Smashing Pumpkins,
Monuments To An Elegy
(BMG, 2014)
★½
Risale a pochi giorni fa l'intervista in cui Billy Corgan, ospite di Howard Stern, aveva da ridire sul fatto che i Pearl Jam riempissero gli stadi pur non essendo al pari, sul piano delle capacità, di Beatles, Rolling Stones o Kinks. Sempre nel corso della stessa, ha trovato pure il tempo di definire i Foo Fighters dei bravi musicisti che però suonano e risuonano sempre la stessa canzone da un ventennio. A sua detta, invece, è lui l'unico ex-grungista che ha avuto il coraggio di cambiare, di sperimentare, di osare laddove tutti i suoi vecchi colleghi, compaesani e compagni d'avventura non sono riusciti ad arrivare.

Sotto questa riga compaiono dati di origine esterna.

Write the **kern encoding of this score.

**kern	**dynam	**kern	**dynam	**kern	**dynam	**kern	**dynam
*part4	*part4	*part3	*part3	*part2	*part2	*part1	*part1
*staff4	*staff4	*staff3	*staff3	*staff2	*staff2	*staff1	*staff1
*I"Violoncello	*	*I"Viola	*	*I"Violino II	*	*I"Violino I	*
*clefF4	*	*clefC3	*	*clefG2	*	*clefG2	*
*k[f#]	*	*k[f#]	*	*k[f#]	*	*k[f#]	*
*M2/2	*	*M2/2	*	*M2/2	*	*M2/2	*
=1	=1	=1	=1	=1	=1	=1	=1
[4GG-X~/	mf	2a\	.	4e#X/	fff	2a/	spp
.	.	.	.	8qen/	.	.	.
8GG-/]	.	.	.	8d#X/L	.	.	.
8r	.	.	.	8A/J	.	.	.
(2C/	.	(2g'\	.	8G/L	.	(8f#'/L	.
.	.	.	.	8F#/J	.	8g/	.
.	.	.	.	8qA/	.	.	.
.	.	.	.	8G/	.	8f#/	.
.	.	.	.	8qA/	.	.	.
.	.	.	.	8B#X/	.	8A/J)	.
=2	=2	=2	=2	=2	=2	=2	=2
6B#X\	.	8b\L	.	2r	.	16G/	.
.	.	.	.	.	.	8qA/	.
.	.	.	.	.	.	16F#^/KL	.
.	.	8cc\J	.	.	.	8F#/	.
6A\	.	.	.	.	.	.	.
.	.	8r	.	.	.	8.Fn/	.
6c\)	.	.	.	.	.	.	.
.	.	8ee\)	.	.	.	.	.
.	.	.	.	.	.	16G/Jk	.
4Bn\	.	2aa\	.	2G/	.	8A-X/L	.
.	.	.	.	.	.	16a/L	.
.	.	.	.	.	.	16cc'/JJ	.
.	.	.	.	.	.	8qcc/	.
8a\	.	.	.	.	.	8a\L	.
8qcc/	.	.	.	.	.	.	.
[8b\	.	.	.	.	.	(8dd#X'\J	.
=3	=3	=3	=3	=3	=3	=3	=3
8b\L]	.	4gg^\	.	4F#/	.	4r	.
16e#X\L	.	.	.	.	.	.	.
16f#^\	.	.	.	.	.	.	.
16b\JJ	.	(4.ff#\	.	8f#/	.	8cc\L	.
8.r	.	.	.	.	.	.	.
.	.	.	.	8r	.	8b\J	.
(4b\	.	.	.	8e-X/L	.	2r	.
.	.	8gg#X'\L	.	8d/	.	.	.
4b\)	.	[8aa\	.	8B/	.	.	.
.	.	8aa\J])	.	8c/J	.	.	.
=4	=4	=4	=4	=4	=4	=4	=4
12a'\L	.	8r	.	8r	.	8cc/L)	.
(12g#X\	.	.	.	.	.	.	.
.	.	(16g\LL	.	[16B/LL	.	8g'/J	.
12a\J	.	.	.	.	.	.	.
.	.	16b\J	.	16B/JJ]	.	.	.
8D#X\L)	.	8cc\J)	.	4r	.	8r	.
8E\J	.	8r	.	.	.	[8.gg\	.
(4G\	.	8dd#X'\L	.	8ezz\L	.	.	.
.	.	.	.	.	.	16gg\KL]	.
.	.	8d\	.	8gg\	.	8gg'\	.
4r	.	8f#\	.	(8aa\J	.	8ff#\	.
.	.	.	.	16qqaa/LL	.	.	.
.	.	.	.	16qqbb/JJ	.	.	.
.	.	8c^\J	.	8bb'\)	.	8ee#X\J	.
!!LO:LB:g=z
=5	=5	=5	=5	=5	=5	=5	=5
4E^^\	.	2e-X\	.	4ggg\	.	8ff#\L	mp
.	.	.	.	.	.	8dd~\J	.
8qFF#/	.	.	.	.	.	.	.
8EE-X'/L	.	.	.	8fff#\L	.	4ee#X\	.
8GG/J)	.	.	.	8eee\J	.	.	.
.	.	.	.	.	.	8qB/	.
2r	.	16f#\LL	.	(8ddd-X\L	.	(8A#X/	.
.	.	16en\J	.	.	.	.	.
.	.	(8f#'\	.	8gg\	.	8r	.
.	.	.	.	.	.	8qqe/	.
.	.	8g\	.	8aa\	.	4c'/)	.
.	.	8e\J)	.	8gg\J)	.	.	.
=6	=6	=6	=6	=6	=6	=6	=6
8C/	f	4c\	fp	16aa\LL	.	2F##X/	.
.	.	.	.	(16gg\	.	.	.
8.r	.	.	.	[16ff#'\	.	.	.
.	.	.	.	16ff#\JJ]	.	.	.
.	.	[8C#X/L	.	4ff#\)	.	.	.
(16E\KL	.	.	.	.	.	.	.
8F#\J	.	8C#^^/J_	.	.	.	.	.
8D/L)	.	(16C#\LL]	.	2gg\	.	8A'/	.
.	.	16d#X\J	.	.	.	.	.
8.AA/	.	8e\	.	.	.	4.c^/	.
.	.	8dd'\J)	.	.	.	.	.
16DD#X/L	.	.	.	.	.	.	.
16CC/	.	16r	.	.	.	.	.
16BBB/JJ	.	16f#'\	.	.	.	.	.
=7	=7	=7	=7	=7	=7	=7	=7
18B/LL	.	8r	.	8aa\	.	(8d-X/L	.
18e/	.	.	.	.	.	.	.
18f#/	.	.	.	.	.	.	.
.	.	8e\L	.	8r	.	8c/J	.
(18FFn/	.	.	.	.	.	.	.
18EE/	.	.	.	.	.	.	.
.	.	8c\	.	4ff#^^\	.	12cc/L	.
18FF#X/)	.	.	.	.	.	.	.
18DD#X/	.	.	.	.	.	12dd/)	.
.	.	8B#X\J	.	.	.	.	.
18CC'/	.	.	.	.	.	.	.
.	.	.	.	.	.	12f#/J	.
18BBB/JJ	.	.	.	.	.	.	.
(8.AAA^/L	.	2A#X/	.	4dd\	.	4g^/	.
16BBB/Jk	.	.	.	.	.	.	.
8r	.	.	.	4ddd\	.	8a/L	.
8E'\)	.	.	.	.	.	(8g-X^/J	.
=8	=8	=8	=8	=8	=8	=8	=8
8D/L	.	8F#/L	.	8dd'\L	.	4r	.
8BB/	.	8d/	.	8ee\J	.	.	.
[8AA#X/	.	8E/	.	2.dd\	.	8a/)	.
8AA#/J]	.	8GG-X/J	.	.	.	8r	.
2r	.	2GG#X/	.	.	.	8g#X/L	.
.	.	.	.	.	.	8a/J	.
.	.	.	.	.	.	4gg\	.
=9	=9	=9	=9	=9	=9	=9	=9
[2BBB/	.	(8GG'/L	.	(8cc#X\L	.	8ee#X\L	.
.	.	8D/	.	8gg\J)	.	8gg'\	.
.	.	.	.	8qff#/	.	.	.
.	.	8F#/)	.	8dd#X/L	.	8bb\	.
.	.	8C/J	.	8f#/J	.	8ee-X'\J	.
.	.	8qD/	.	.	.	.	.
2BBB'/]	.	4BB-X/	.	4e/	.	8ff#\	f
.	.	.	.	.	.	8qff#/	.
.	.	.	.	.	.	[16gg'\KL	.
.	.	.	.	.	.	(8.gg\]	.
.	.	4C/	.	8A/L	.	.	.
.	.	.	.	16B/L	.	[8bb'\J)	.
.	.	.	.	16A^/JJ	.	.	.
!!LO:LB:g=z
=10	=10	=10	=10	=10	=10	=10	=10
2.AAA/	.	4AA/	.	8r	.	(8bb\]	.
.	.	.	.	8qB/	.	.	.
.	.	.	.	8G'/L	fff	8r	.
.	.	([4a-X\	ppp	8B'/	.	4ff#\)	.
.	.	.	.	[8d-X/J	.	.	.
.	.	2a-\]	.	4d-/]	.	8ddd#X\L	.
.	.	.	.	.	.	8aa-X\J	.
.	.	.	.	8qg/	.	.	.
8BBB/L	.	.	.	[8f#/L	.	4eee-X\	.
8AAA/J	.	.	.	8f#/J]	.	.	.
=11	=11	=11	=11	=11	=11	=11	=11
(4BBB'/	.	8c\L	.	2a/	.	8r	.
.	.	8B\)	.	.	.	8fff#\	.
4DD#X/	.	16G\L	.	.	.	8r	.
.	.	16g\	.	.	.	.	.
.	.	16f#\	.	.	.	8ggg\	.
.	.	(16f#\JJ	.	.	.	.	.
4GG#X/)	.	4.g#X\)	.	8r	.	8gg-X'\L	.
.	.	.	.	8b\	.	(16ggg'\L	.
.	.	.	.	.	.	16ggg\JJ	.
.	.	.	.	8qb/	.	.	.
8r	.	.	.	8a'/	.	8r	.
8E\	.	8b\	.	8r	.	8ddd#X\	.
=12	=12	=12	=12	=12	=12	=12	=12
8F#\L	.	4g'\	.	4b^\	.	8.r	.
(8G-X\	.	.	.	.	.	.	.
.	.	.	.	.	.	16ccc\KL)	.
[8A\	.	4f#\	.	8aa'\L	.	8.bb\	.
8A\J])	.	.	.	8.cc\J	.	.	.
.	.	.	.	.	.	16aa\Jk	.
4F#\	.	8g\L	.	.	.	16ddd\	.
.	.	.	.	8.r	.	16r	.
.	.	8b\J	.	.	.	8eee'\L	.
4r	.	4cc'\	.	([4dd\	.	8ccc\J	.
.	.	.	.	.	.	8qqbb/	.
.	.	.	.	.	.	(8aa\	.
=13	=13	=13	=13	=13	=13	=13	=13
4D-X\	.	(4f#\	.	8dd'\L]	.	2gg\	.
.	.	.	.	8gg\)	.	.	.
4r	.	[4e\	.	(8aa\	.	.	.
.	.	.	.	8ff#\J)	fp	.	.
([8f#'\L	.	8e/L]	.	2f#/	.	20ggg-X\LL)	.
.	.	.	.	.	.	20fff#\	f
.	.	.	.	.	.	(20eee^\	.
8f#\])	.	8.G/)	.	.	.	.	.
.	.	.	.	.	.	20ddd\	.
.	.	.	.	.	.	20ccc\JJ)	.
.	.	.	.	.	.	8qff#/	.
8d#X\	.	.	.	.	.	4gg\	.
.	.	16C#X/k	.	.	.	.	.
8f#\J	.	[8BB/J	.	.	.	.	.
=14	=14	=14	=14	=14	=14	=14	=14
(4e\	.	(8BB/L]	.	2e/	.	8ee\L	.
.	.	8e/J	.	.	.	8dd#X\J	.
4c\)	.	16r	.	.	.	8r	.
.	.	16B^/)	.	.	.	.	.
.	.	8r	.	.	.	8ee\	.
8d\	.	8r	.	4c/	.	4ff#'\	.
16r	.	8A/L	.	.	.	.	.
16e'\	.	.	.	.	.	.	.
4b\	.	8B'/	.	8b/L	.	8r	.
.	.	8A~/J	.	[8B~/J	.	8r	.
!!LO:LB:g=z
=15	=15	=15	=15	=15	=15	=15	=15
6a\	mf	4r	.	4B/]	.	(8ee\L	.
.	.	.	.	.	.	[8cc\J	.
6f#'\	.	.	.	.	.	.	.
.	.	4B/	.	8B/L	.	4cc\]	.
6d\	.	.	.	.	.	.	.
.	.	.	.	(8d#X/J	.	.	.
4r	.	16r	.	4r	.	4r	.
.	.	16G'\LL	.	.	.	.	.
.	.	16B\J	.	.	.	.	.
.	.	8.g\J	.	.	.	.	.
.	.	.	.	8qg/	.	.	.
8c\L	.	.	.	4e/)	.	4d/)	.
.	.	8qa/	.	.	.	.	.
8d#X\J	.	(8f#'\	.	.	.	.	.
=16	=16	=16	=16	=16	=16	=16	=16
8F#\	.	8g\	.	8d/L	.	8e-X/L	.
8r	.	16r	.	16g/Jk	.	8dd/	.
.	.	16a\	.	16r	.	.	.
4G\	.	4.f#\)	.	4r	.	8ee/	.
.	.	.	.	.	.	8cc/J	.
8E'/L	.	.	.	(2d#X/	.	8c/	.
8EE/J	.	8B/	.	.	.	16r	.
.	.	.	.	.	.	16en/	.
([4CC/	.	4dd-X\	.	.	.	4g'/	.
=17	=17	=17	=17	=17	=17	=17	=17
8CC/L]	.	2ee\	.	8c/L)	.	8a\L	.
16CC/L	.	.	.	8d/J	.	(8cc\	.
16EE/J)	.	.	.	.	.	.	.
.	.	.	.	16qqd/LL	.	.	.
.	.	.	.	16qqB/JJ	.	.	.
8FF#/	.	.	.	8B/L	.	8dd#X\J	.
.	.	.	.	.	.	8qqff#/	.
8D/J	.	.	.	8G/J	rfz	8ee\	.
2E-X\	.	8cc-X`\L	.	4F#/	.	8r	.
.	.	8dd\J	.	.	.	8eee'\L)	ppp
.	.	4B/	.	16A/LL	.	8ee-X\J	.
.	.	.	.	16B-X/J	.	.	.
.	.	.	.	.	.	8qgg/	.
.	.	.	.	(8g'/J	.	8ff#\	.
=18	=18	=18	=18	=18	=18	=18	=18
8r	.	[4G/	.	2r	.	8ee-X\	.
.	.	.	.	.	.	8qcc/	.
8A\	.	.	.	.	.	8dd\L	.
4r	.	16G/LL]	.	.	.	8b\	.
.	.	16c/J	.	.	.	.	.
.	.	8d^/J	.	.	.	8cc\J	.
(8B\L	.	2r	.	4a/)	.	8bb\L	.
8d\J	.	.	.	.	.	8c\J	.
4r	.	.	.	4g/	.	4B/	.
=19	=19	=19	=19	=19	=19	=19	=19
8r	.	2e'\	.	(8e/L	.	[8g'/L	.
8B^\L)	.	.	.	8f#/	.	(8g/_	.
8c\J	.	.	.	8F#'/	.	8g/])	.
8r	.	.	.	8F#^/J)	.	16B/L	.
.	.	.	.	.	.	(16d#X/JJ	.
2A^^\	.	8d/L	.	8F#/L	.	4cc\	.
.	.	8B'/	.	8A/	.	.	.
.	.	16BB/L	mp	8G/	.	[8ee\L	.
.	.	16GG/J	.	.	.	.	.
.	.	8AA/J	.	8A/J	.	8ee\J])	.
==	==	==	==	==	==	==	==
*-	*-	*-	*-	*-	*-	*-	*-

Quello che però Corgan omette ma che farebbe bene a dire è che lui ha fatto una buona cosa (sciogliere il gruppo nel 2001), ma ne ha mancata una ottima (cioè ritirarsi). Perchè va bene che Sonic Highways dei Foo Fighters non è piaciuto neanche a me, ma qualcuno ha avuto il coraggio, negli ultimi sette anni, di ascoltare la musica dei riformati Smashing Pumpkins (che poi non sono altro che Corgan solista circondato da una manica di sessionsmen umili e servili)? Se si sono amati dischi come Gish o Siamese Dreams, non si può che rimanere sconcertati dalla pochezza dei giganteschi album prodotti dal gruppo negli ultimi anni, labirintici come neanche Lou Reed si è mai permesso di essere (lui che avrebbe pure potuto!), noiosi e masturbatori come una playlist di una webradio indie con d.j. italiani che devono parlare per forza in inglese e francese. A parte che per me, dopo Mellon Collie, era inutile continuare a credere negli Smashing Pumpkins, perchè era ormai chiaro come il sole che il grunge fosse finito e che nessun altro sarebbe più riuscito a riportarlo a quei livelli (che poi nel caso di Mellon Collie sono gli stessi di In Utero o Vitalogy); ma da lì a sospettare che un giorno Corgan se ne sarebbe saltato fuori con progetti come Zeitgeist, Oceania o quest'ultimo Monuments To An Elegy ce ne corre.
Being Beige è stato un brutto singolo, un preludio sgradevole a trentadue minuti di brutta musica che incrocia sonorità alternative con velleità prog e tenta una scarna emulazione del sound del passato. I noti orrori e incubi dei due Machina ritornano a infestarci le orecchie con pezzettini quali Drum+Fife, mentre One And All non si distanzia più di tanto dalle melodie imbecilli che infestano la nostra epoca. C'è qualche segnale di idea in Dorian e Anaise!, ma proprio non bastano a offrire qualcosa che non sia un banale e oscuro rock alternativo con pruriti pop sparsi qua e là.
In un mondo musicale dignitoso, gli Smashing Pumpkins non dovrebbero essere i modelli di nessuno, prigionieri come sono del proprio leader arrogante, miope e superbo (tre grandi difetti per una rockstar). Tuttavia, i nuovi fans sembrano felici di perdersi (volontariamente) nelle orchitiche creazioni post-tutto della band: perciò, come dice il proverbio, "mal voluto non è mai troppo".